For our July Webinar, Brian Hannon, VP of Sales at LeveragePoint, explored the multiple positive impacts that result from strong B2B value conversations, including milestones during the customer journey, that enable B2B organizations to grow revenues and profitability. After the session, he answered questions from the webinar audience. In this blog, we share his live answers.
Do you ever see teams engage in what they call “value conversations” that are missing a key element? Where are the most common gaps?
There are a couple of ways I would answer that. Number one, sometimes when we talk to customers they say, “yeah, we talk value all the time.” But when we ask them to be specific, it gets kind of fuzzy. What we find is the quantification is a step that should be done prior, and sometimes people skip that. Sometimes they don’t necessarily know how to do it (at LeveragePoint we help you do that). Quantification is important, and if that’s not part of the value conversation, you’re missing a major part of it.
I think the other part is the way that [sales] conversation goes. If you present a spreadsheet with an ROI number to someone and say, “I had a value conversation,” they might look at the spreadsheet and go, “yeah, that’s great.” And then they walk away, but it doesn’t stick. The issue there is without engagement, you’re not really having a value conversation. You’re just giving them an ROI number they need to make a decision. Building a story that they’re part of, and that they participate in, is really critical to viewing something as a successful value conversation.
How important are Value Conversations with existing customers? When should I apply them during the renewal lifecycle?
We see that a lot, and some of the larger, more mature procurement organizations are wary of having value conversations because it puts them in a more difficult position. They lose their advantage, and no one wants to lose their advantage.
Number one, we recommend that you don’t introduce value at the end of a sales cycle. It’s too late. And if you do, you’ll probably get shot down more often than not. If you try to engage in value for the first time with the procurement person, they’re going to smile and say, “that’s cute, but no, we’re not going to talk about that right now.”
What we do recommend is having a conversation earlier in the sales cycle with people in the organization, not procurement, but rather people who are trying to make changes and improvements, reduce costs, and increase revenue. They are much more willing to engage in that back and forth. And once you have that information and you’ve developed that joint proposal, that’s when you introduce it to procurement, since it’s much harder for them to push it off. If they know their colleagues have endorsed it, they can’t just ignore it.

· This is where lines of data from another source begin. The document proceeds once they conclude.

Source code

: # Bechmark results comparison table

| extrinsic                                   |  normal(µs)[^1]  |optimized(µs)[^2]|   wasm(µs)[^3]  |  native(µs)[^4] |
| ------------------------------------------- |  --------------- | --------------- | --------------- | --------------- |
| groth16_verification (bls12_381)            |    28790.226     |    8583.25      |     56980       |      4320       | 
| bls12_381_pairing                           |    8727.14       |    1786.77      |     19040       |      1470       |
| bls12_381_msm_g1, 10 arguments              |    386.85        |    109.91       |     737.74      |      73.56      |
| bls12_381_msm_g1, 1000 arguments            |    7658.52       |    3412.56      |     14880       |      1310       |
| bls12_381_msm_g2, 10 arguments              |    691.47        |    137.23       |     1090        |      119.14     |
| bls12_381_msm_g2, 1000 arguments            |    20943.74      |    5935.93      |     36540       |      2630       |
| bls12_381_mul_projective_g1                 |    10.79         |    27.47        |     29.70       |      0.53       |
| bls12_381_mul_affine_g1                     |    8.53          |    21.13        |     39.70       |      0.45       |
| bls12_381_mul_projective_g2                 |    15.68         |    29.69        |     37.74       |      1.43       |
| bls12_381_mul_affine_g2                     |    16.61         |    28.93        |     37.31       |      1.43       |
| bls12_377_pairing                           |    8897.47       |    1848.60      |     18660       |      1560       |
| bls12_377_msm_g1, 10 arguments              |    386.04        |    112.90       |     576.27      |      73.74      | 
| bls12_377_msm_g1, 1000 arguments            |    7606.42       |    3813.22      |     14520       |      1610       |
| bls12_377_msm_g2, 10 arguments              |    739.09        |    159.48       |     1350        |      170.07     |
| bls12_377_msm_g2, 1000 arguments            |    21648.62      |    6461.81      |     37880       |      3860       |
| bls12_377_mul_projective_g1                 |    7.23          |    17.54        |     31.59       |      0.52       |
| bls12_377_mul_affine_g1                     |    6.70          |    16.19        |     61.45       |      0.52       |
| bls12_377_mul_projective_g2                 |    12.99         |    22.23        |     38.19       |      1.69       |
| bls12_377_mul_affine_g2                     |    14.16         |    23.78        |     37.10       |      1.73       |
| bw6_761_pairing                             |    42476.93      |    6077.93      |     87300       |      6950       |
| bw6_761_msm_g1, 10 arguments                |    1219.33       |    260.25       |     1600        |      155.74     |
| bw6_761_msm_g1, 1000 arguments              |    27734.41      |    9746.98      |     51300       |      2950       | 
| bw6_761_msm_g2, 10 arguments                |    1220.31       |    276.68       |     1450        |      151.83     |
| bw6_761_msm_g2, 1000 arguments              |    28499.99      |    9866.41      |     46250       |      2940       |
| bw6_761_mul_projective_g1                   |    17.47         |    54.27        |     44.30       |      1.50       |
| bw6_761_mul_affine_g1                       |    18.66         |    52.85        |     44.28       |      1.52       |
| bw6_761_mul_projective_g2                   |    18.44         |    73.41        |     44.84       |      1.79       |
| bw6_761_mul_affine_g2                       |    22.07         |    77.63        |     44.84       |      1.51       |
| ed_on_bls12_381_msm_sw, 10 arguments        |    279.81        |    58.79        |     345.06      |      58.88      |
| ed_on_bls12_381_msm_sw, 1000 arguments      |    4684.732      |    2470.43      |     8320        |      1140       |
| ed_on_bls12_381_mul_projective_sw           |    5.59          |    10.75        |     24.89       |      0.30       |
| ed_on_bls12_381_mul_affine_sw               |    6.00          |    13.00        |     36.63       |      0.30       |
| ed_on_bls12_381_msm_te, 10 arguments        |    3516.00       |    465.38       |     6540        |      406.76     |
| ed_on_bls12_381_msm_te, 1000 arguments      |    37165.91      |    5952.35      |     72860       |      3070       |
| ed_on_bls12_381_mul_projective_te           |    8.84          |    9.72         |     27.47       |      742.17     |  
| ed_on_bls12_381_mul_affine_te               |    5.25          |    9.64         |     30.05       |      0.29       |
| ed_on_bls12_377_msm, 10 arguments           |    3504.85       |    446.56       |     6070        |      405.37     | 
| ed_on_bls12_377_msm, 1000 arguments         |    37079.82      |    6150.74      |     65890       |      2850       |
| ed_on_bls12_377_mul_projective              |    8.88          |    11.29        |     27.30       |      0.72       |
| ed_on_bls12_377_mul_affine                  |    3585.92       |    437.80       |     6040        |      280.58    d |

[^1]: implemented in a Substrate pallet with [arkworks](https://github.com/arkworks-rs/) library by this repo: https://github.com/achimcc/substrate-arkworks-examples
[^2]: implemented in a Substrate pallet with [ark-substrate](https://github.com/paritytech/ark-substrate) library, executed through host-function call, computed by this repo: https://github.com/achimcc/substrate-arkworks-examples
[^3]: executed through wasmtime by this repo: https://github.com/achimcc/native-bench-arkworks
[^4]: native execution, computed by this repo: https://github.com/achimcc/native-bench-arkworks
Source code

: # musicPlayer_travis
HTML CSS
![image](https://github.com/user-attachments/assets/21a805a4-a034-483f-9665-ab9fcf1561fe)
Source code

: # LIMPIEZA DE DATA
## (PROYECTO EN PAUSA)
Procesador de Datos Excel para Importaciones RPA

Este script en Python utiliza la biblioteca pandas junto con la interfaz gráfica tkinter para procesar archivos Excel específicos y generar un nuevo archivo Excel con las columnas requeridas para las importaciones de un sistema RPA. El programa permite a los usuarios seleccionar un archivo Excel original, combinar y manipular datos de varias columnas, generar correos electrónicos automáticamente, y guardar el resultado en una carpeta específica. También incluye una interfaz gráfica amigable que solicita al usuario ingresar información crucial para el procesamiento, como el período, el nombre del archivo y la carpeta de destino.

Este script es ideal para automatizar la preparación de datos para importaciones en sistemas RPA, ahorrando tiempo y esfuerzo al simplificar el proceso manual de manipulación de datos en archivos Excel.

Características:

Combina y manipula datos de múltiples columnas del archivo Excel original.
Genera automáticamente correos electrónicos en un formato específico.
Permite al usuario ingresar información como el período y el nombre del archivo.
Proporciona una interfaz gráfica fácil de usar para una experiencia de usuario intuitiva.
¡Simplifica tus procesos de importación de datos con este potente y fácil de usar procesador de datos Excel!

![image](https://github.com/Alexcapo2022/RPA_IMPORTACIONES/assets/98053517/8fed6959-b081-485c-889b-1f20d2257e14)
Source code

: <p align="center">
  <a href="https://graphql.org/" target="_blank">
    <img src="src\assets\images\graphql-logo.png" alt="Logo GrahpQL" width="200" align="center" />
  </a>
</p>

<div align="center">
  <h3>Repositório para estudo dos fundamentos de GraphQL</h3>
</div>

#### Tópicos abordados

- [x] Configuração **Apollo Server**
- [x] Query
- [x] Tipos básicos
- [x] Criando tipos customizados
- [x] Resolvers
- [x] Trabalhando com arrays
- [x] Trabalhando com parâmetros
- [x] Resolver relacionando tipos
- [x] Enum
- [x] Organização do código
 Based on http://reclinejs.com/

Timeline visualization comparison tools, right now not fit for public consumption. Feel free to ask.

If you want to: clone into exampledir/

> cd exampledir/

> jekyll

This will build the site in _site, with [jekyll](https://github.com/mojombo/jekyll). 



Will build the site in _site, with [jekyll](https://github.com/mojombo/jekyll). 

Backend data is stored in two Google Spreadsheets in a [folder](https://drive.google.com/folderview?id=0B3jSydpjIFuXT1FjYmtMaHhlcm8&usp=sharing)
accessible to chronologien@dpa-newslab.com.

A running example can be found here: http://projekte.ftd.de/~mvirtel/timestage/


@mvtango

How important are Value Conversations with existing customers? When should I apply them during the renewal lifecycle?
Our recommendation, and what we hear from customers is most successful, is that value should not only be used when you’re trying to get new business. Value should be used to confirm that the business that you have is going well. The people that you’ve sold to in the past want to hear that they made a good decision, and coming in and reinforcing to them that, for example, “six months ago you went with us and you made a great decision. Look at all the great outcomes you’re seeing.” That is a great conversation to have. And they want to have those conversations that it makes them feel better, but it does something else at the same time. It solidifies your relationship with them.
As salespeople, we’ve all had that time where we wake up one morning and say, “wait a minute. Is my customer talking to my competitor? Maybe they’ve been talking to them for months. And I don’t know about it. What have they been doing? I’ve just assumed things are going well, and I’m not prepared for this.” When you have regular – and these can be annual or quarterly – value conversations with your customer, your preparing them for when a competitor calls up and says, “hey, I can do better. Or I’m cheaper.”
They already have information at their fingertips that helps them say “I know you’re cheaper, but here’s why you’re really not cheaper,” or, “hey, tell me how you would do this or that.” In many cases, especially with the cheaper competitors, they’re not prepared to have any of these value conversations. So those competitive threats become very short-lived. And so having that regular value conversation, just to ensure that you keep a customer, even the contract isn’t up for six months to a year down the road, not waiting until the end to have that value check-in early on, on a regular basis, will help you sleep better at night.